THE TASK: Can you render the material from its first line through the line containing "List the labels in order of Aggravated" as a Markdown table with the columns "No." and "Line", numbering each row and leaving out blank lines?

(DATA SUPPLIED)

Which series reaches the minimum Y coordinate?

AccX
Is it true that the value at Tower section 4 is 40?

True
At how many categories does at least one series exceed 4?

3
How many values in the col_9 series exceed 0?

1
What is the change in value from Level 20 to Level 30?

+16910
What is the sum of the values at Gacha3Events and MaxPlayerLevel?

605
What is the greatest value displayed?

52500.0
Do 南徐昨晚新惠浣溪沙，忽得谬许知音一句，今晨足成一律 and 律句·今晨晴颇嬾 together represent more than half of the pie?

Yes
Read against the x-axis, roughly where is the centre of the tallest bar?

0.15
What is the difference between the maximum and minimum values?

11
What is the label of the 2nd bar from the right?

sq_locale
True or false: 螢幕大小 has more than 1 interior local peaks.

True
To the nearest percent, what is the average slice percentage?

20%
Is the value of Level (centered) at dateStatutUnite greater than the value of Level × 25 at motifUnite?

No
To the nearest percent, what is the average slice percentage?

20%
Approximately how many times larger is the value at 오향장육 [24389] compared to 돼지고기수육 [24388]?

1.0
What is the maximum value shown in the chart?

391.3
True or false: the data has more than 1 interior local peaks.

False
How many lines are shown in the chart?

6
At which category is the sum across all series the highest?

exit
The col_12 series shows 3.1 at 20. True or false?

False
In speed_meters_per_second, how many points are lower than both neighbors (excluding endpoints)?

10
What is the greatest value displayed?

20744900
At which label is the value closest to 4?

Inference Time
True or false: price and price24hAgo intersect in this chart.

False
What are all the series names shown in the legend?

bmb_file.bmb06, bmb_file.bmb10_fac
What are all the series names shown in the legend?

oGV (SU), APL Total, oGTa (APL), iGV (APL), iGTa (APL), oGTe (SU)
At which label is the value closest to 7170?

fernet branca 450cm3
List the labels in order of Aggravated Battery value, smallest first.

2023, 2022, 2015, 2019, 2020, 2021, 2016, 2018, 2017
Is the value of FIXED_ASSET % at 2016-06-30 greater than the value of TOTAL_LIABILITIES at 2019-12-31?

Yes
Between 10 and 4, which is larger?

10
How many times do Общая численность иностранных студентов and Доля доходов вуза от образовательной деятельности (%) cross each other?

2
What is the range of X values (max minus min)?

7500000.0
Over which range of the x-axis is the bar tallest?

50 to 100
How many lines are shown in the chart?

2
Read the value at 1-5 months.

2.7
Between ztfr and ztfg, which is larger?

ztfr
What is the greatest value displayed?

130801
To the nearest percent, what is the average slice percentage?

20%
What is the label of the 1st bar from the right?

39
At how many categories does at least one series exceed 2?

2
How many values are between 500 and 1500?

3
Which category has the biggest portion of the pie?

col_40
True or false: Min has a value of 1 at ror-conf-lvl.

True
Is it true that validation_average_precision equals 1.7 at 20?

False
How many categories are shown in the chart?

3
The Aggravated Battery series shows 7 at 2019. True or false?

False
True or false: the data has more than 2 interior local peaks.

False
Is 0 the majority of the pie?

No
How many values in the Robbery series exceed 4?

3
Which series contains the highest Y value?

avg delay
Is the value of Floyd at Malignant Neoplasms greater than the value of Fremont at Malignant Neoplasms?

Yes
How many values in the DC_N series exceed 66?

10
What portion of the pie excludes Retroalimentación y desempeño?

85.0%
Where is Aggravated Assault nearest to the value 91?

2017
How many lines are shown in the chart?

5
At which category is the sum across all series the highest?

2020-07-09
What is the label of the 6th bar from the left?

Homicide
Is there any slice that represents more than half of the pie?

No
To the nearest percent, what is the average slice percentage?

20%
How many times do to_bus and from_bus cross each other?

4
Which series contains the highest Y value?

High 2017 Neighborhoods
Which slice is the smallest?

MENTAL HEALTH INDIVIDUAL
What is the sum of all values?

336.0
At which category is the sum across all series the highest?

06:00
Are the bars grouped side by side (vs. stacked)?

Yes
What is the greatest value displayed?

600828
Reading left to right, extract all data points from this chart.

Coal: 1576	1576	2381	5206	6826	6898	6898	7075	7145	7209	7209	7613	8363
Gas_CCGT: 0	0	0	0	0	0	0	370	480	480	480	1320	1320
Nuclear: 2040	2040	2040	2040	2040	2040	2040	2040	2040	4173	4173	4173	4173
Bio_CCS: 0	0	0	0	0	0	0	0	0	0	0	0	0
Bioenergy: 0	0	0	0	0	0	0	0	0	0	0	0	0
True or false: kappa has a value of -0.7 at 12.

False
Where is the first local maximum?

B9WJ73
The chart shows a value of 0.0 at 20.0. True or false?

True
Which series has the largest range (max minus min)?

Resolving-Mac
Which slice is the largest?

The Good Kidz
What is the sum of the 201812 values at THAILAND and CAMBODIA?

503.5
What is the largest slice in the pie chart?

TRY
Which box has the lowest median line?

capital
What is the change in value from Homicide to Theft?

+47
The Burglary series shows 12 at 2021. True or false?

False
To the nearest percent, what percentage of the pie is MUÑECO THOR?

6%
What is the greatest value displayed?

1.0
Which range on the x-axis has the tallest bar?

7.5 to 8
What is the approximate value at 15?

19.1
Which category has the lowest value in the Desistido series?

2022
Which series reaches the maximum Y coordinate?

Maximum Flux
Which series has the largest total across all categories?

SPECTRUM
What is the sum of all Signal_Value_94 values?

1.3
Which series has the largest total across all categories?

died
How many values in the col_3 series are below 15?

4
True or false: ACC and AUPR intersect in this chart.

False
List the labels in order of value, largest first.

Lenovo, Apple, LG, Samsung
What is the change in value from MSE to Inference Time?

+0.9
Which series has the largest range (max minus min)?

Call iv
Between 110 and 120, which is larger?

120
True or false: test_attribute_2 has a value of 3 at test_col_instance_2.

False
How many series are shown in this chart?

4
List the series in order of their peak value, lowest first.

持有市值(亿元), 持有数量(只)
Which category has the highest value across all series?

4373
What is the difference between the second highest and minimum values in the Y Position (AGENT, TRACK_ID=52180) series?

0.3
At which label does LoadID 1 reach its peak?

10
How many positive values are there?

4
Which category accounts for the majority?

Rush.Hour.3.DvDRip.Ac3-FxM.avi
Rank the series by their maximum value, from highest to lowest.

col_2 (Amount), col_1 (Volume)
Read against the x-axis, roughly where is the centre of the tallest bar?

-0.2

(End DATA SUPPLIED)

RESPONSE AREA:
| No. | Line |
|---|---|
| 1 | Which series reaches the minimum Y coordinate? |
| 2 | AccX |
| 3 | Is it true that the value at Tower section 4 is 40? |
| 4 | True |
| 5 | At how many categories does at least one series exceed 4? |
| 6 | 3 |
| 7 | How many values in the col_9 series exceed 0? |
| 8 | 1 |
| 9 | What is the change in value from Level 20 to Level 30? |
| 10 | +16910 |
| 11 | What is the sum of the values at Gacha3Events and MaxPlayerLevel? |
| 12 | 605 |
| 13 | What is the greatest value displayed? |
| 14 | 52500.0 |
| 15 | Do 南徐昨晚新惠浣溪沙，忽得谬许知音一句，今晨足成一律 and 律句·今晨晴颇嬾 together represent more than half of the pie? |
| 16 | Yes |
| 17 | Read against the x-axis, roughly where is the centre of the tallest bar? |
| 18 | 0.15 |
| 19 | What is the difference between the maximum and minimum values? |
| 20 | 11 |
| 21 | What is the label of the 2nd bar from the right? |
| 22 | sq_locale |
| 23 | True or false: 螢幕大小 has more than 1 interior local peaks. |
| 24 | True |
| 25 | To the nearest percent, what is the average slice percentage? |
| 26 | 20% |
| 27 | Is the value of Level (centered) at dateStatutUnite greater than the value of Level × 25 at motifUnite? |
| 28 | No |
| 29 | To the nearest percent, what is the average slice percentage? |
| 30 | 20% |
| 31 | Approximately how many times larger is the value at 오향장육 [24389] compared to 돼지고기수육 [24388]? |
| 32 | 1.0 |
| 33 | What is the maximum value shown in the chart? |
| 34 | 391.3 |
| 35 | True or false: the data has more than 1 interior local peaks. |
| 36 | False |
| 37 | How many lines are shown in the chart? |
| 38 | 6 |
| 39 | At which category is the sum across all series the highest? |
| 40 | exit |
| 41 | The col_12 series shows 3.1 at 20. True or false? |
| 42 | False |
| 43 | In speed_meters_per_second, how many points are lower than both neighbors (excluding endpoints)? |
| 44 | 10 |
| 45 | What is the greatest value displayed? |
| 46 | 20744900 |
| 47 | At which label is the value closest to 4? |
| 48 | Inference Time |
| 49 | True or false: price and price24hAgo intersect in this chart. |
| 50 | False |
| 51 | What are all the series names shown in the legend? |
| 52 | bmb_file.bmb06, bmb_file.bmb10_fac |
| 53 | What are all the series names shown in the legend? |
| 54 | oGV (SU), APL Total, oGTa (APL), iGV (APL), iGTa (APL), oGTe (SU) |
| 55 | At which label is the value closest to 7170? |
| 56 | fernet branca 450cm3 |
| 57 | List the labels in order of Aggravated Battery value, smallest first. |